◆ ABOUT THIS TASK
Below is a block of entries; repeat exactly the lines starting at the line that contains "experts. C’est" and ending at the line that contains "vendeurs-experts, vos", both included.

Saved entries

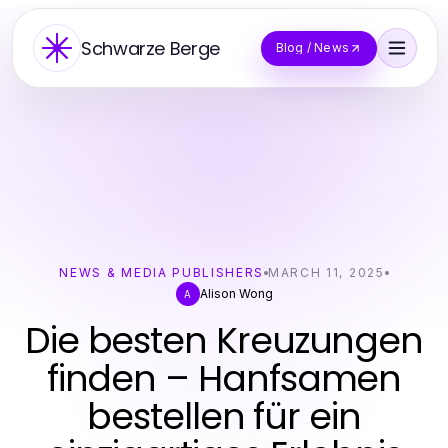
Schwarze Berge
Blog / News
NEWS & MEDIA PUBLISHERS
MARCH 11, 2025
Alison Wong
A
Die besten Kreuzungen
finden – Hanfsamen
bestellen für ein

* * *

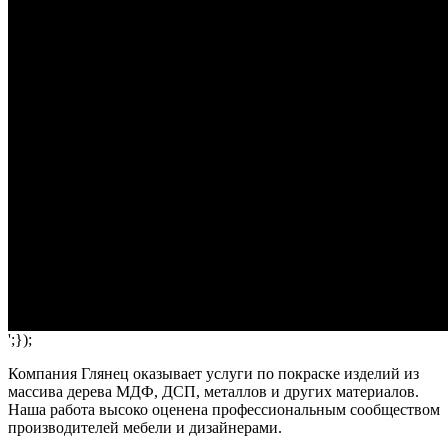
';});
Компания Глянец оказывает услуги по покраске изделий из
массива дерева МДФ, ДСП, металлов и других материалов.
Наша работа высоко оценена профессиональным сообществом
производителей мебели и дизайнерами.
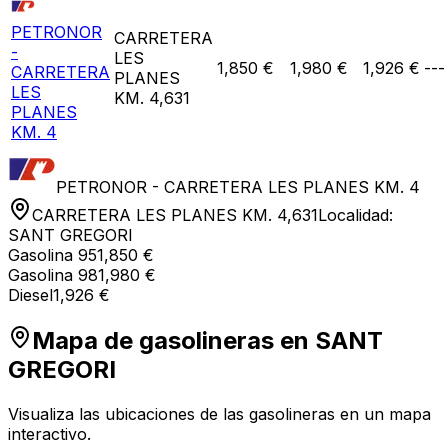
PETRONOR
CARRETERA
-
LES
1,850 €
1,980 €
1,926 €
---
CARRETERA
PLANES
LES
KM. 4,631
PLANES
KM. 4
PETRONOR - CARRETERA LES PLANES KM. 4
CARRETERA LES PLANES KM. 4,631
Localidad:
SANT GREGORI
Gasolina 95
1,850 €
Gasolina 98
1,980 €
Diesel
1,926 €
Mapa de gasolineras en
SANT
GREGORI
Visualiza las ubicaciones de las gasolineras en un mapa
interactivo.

--

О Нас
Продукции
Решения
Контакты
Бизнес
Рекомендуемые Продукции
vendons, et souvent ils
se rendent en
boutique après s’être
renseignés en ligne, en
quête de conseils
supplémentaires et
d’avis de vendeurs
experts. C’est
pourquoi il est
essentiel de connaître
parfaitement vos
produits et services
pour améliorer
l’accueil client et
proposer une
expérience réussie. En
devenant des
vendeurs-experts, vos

◆ EXPECTED ANSWER
experts. C’est
pourquoi il est
essentiel de connaître
parfaitement vos
produits et services
pour améliorer
l’accueil client et
proposer une
expérience réussie. En
devenant des
vendeurs-experts, vos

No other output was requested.